The topogeographic proximity observed within phylogenetic relationships in insular Cardiandra species suggests their speciation, in association with the configuration of the past landbridge resulting from climate oscillations during the Pliocene and Quaternary era. Cardiandra plants on the islands shared a common ancestor found on the continuous landmass of the landbridge running across Taiwan to Japan on glaciers during the period. In the postglacial period, the ancestral species was geographically isolated into two lineages, Iriomotejima + Taiwan and Amamioshima, according to the configuration of the landbridge at that time. The phylogeographic adhesiveness of insular plants, representing Iriomotejima + Taiwan, has also been demonstrated in Lilium longifolium (Hiramatsu et al. 2001). Later, the populations on each island (Taiwan, Iriomotejima, and Amamioshima) in these two landmasses became geographically isolated, owing to transgression in the postglacial age in the Pleistocene. The estimated divergence time, after 0.082 MYA, for insular differentiation within the Ryukyu–Taiwan clade agrees well with the period of the Quaternary configuration of the landbridge suggested by paleogeographic findings (Kizaki and Oshiro 1977; Ujiie 1990; Kimura 1996, 2000). The differentiated populations on each island may have had several opportunities for range expansion of their distribution via the glacial landbridge (the last landbridge formation is estimated to be ca. 0.02 MYA); however, Cardiandra contracted its distribution range into the present one. Paleobotanical data of Cardiandra are needed for further discussion on the past geographical movement of this plant taxon.

The phylogenetic relationships within the genus Cardiandra suggest that the genus continually expanded its distribution across southeastern China to mainland Japan via the landbridge of the Ryukyu Islands, and that the division of the landbridge isolated each population of Cardiandra. Thus, the infrageneric and/or infraspecific differentiation of Cardiandra is estimated to have depended largely on the presence or division of the Ryukyu–Taiwan landbridge that connected Japan to the Asian Continent.

Moreover, our results suggest that Cardiandra alternifolia is paraphyletic. Therefore, the morphological characteristics that characterize this species, i.e., presence of ornamental flowers and short styles (< 1.2 mm), could be considered to be plesiomorphies (and/or convergences). The C. amamiohsimensis characteristic of lacking ornamental flowers may have some ecological significance, perhaps involving some adaptation to their pollinators. Kato (2000) reported a unique and rich anthophilous insect community on Amamioshima. However, no observations of insect visitors to C. amamiohsimensis have been reported. A survey of Cardiandra pollinators could improve our understanding of the ecological significance of ornamental flowers in this genus.

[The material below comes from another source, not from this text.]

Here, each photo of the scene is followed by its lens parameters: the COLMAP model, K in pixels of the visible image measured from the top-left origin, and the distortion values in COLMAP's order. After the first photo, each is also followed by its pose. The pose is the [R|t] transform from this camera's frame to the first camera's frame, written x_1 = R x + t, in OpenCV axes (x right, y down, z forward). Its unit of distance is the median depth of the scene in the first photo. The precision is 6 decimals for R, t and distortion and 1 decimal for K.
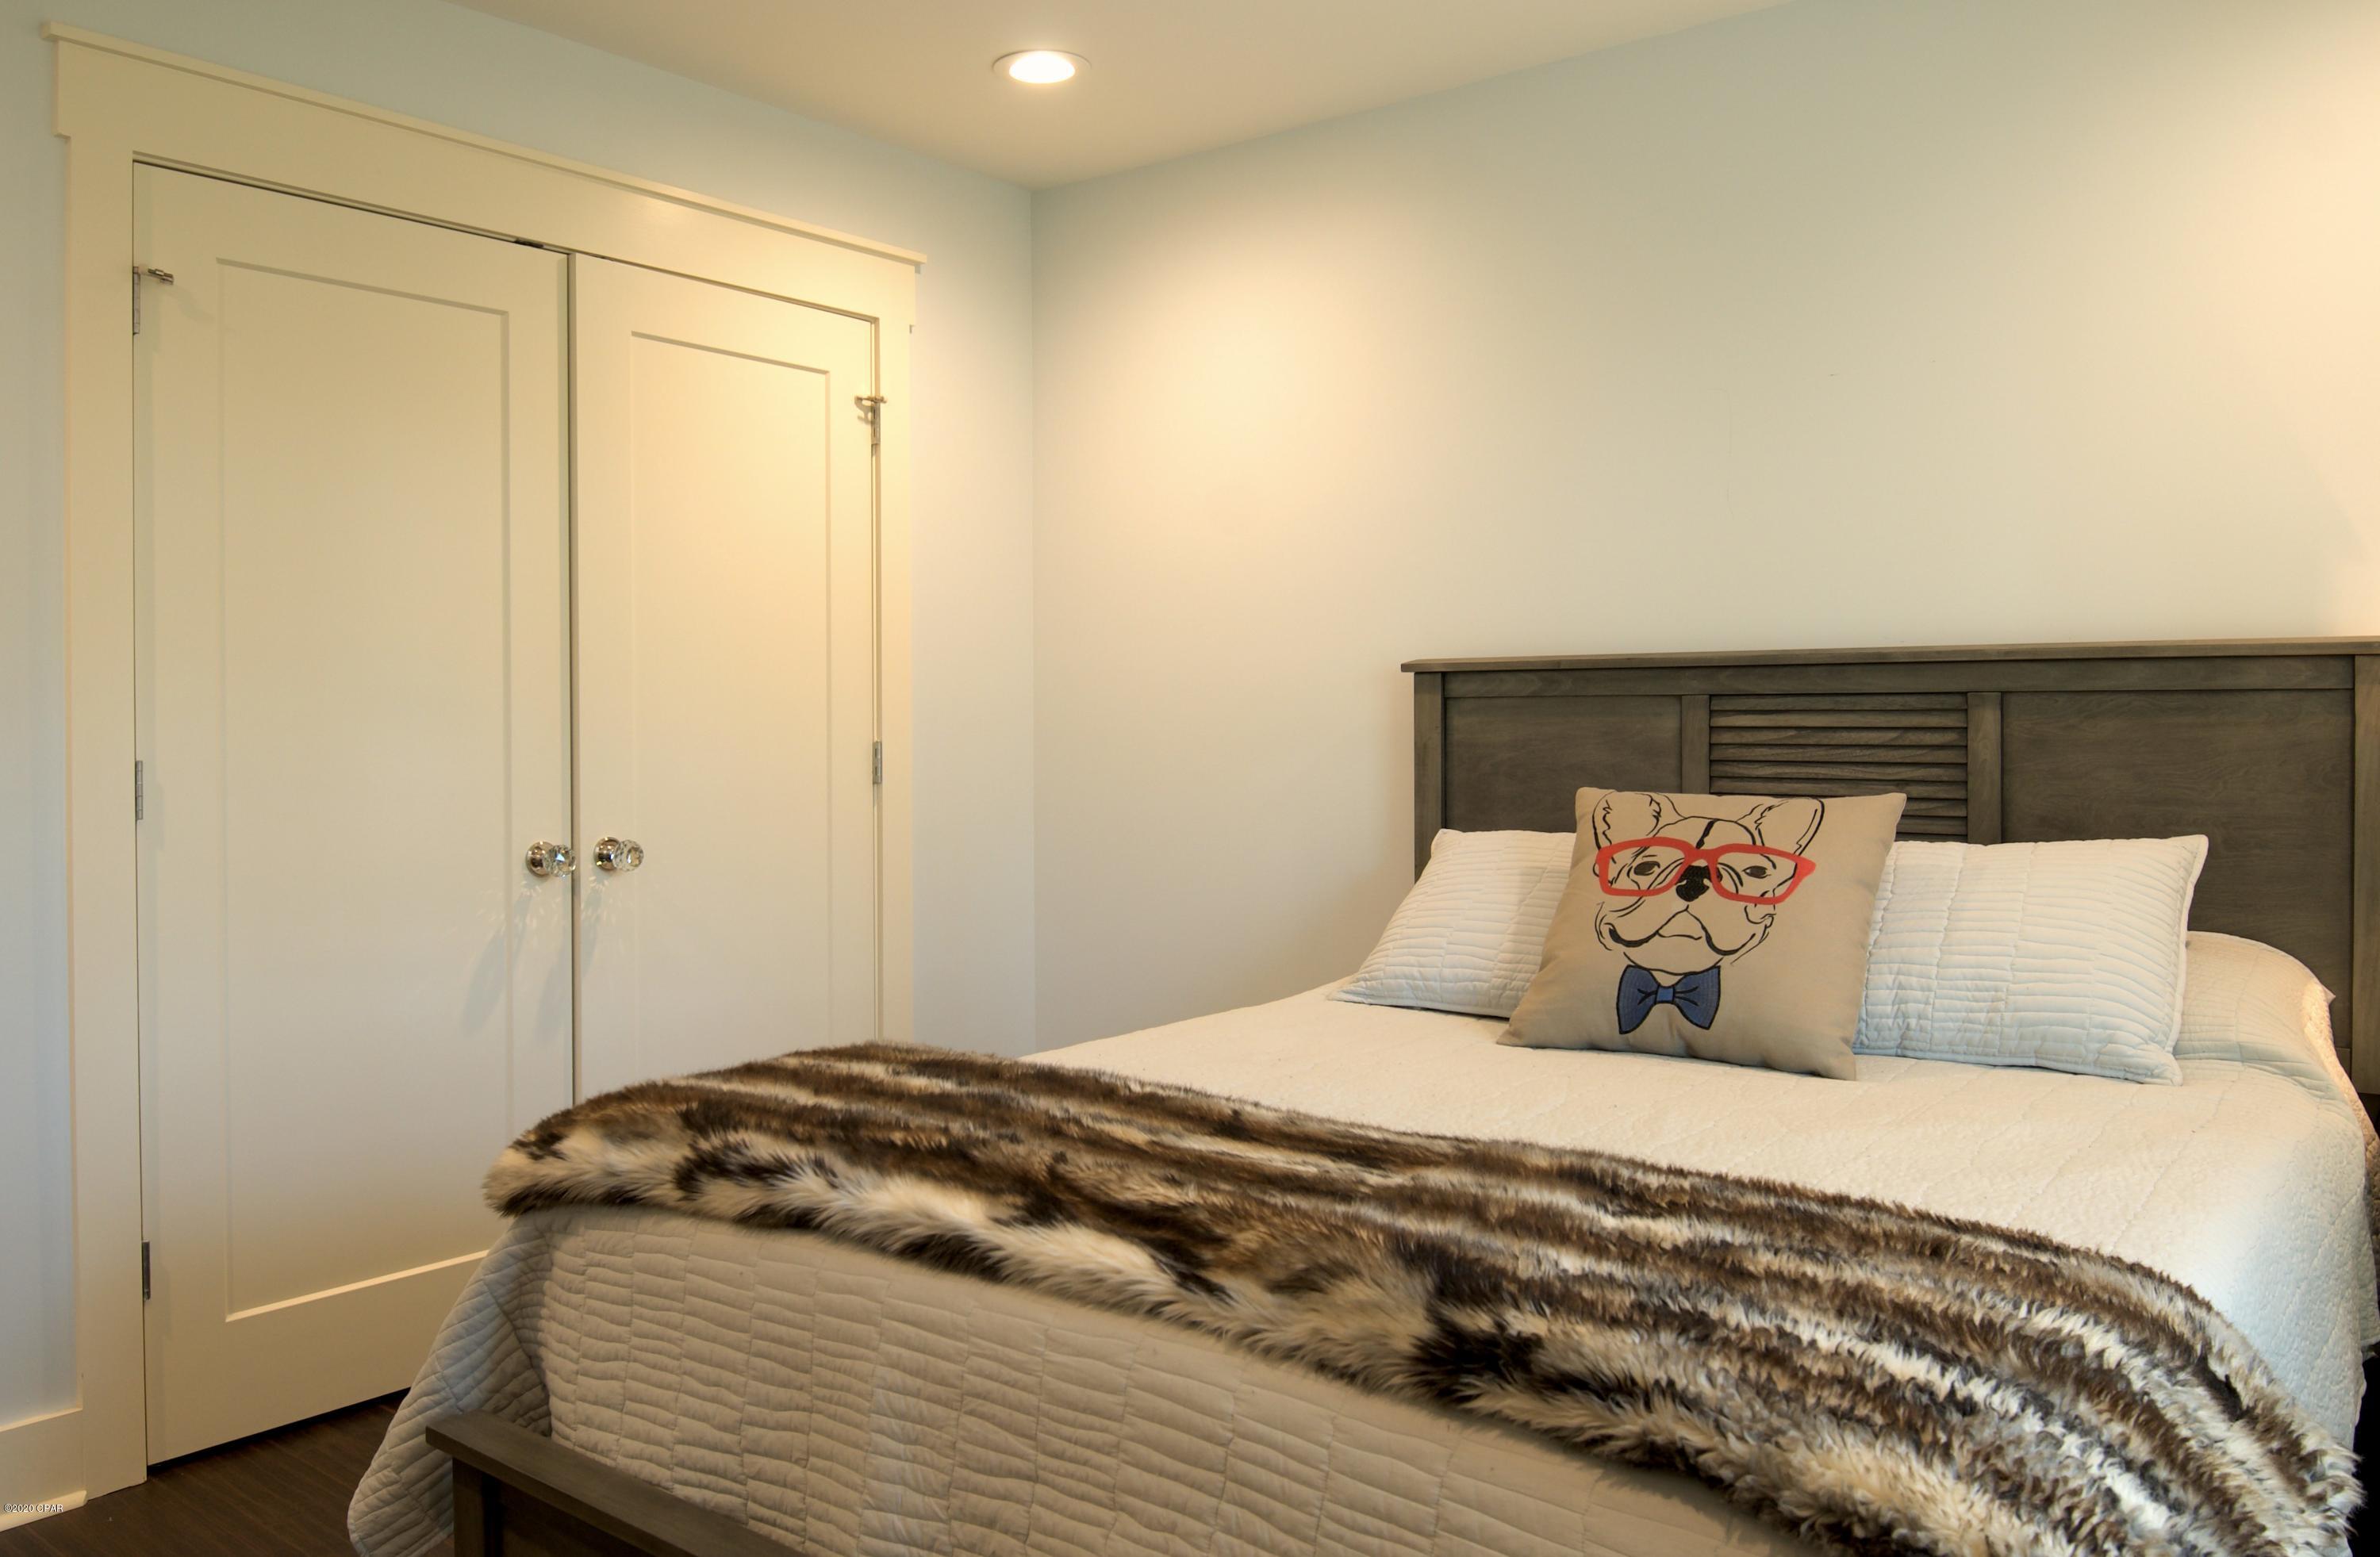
lens RADIAL K [[1830.6, 0, 1187.7], [0, 1830.6, 767.1], [0, 0, 1]] dist [-0.008933, -0.001314]
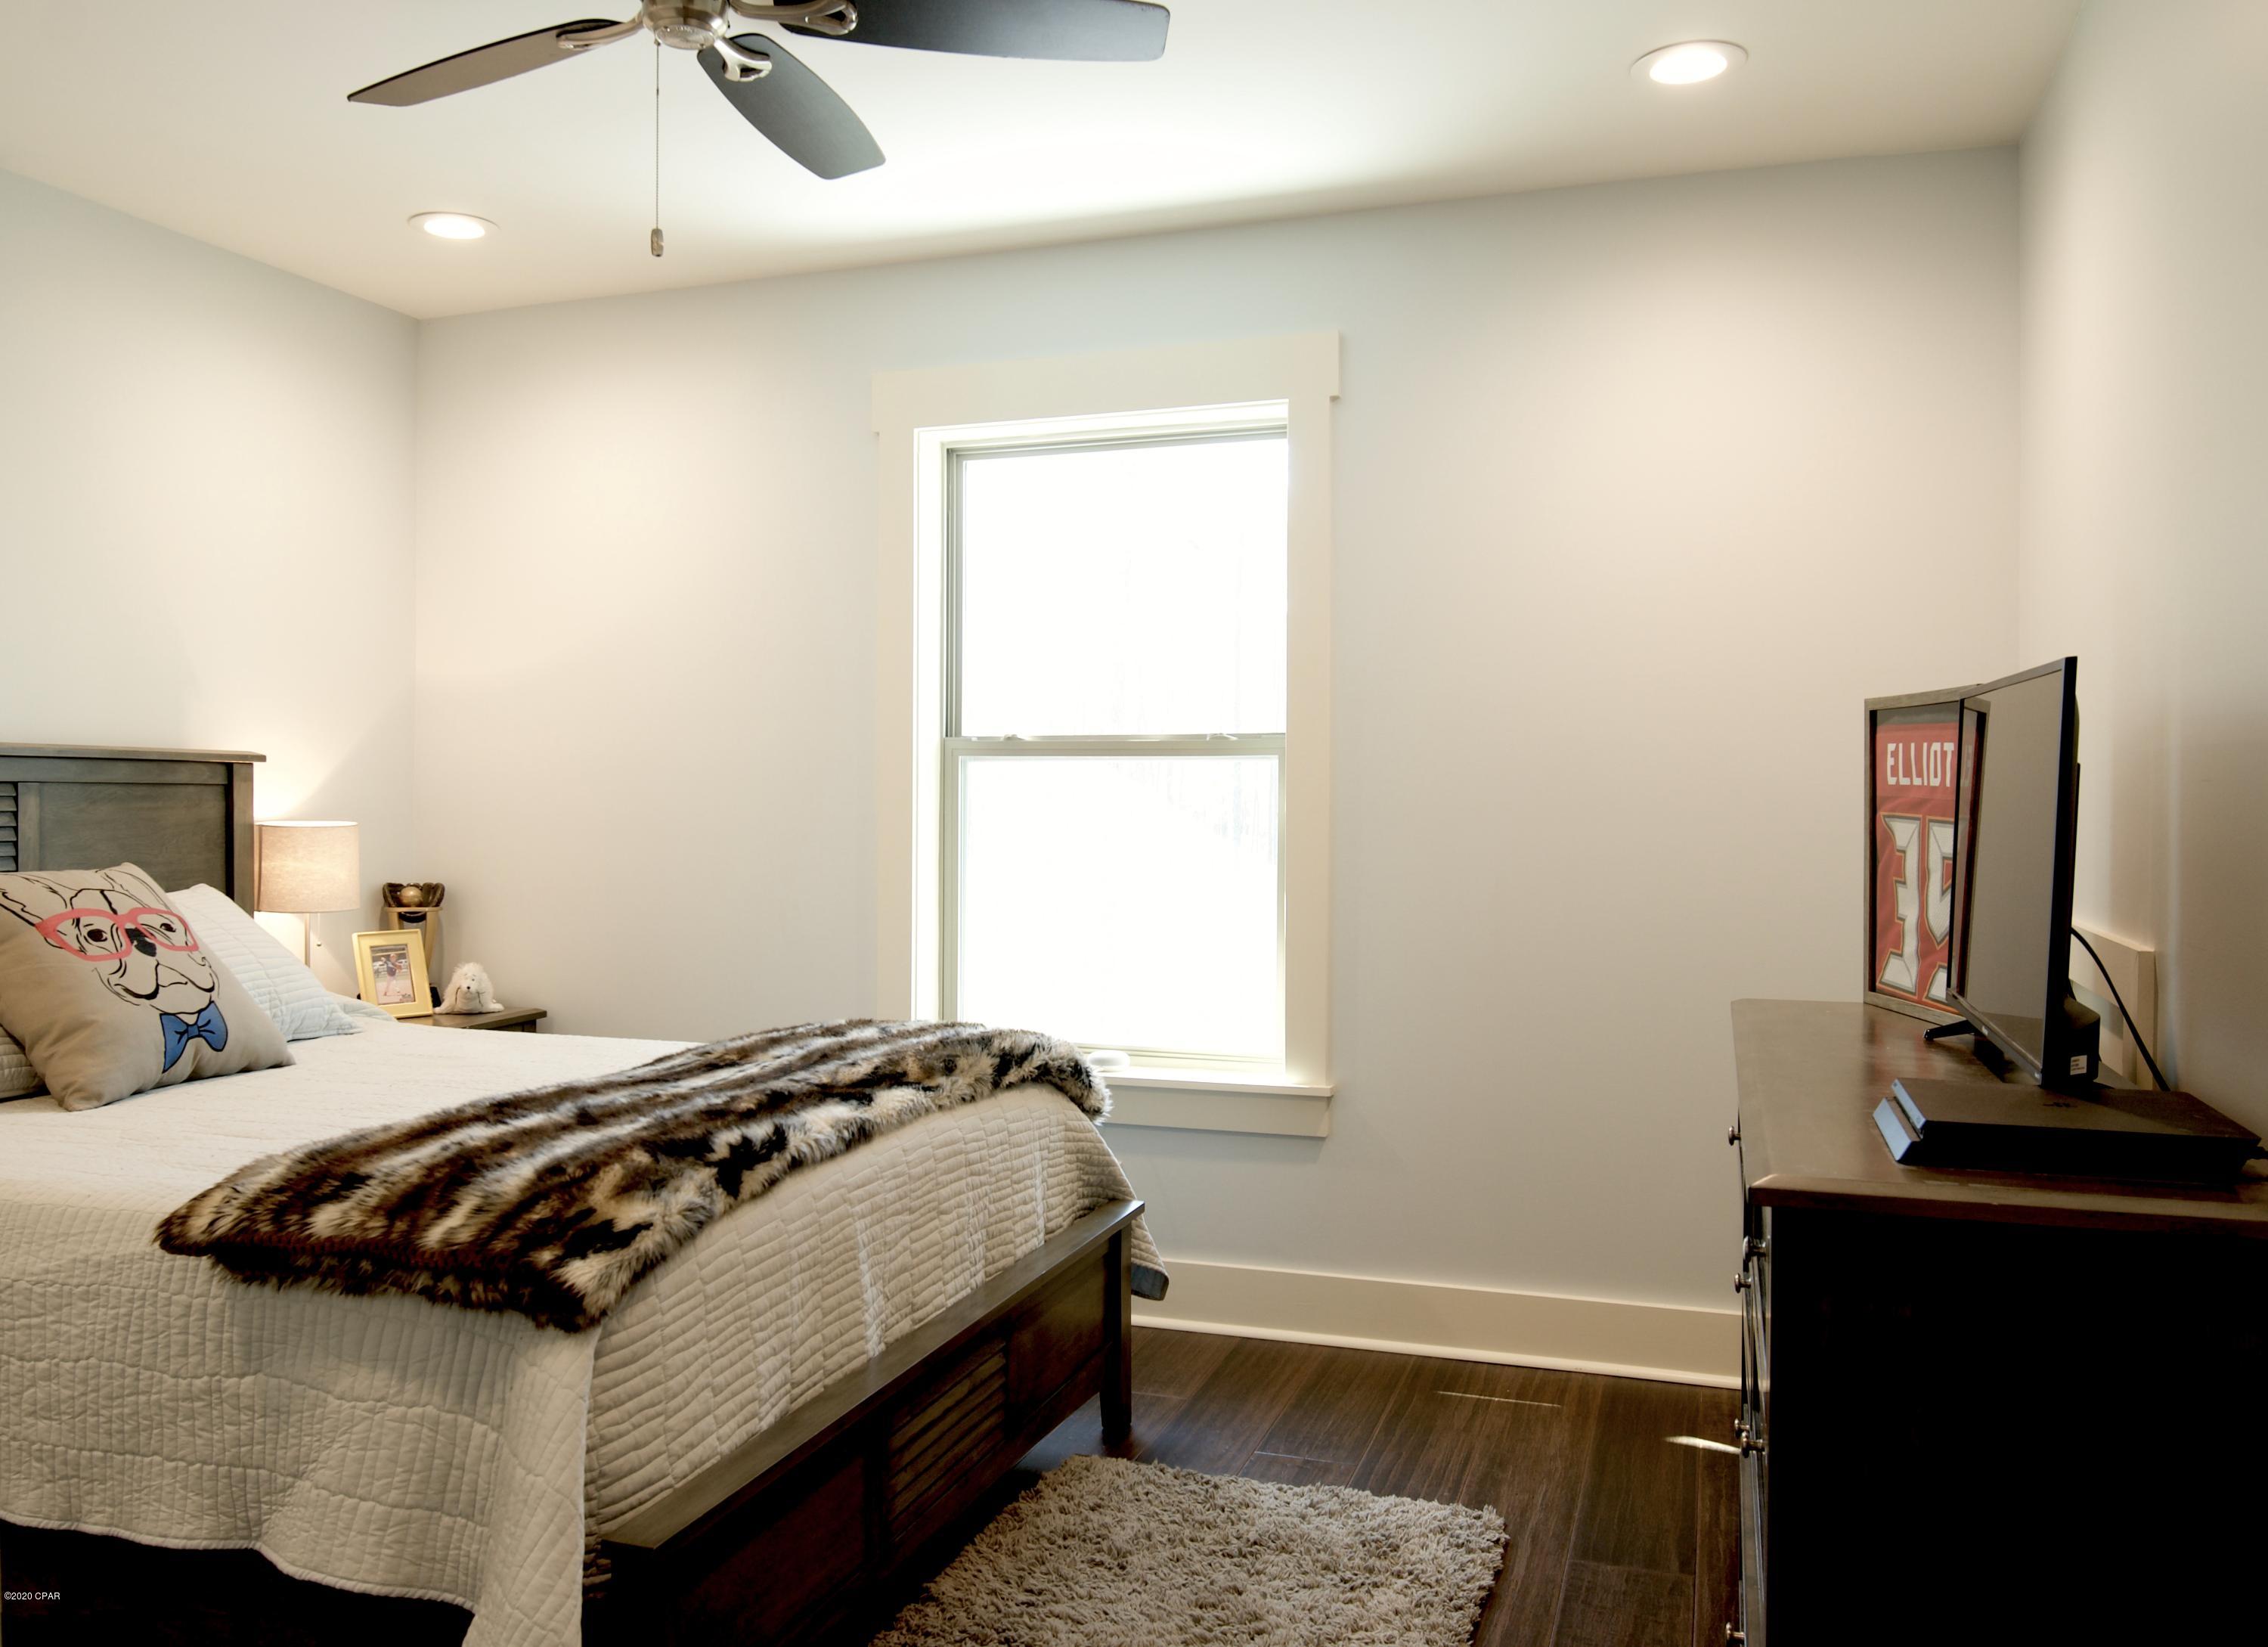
lens RADIAL K [[1662.1, 0, 1132.8], [0, 1662.1, 823.6], [0, 0, 1]] dist [0.001503, 0.000586]
pose [[-0.347694, -0.008931, 0.937565, -0.949869], [0.026739, 0.999453, 0.019437, -0.016797], [-0.937227, 0.031827, -0.347265, 0.767863]]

Another interpretation of the paraphyletic status of C. alternifolia is that of introgressive hybridization between C. amamiohsimensis and C. alternifolia from Iriomotejima and Taiwan. Setoguchi and Watanabe (2000) reported introgressive hybridization between insular endemics of Ilex on the Ryukyu Islands and the Bonin Islands, oceanic islands located in the north Pacific. The insular endemic Ilex species on Amamioshima and Ishigakijima (a neighboring island to Iriomotejima) in the Ryukyu Islands were found to have undergone gene transfer. The introgression was estimated to have been caused by ecological features of insular endemics, i.e., limits of distribution range or sympatric distribution across a small land area. Further study is needed to discuss the evolutionary history of the paraphyletic species Cardiandra alternifolia.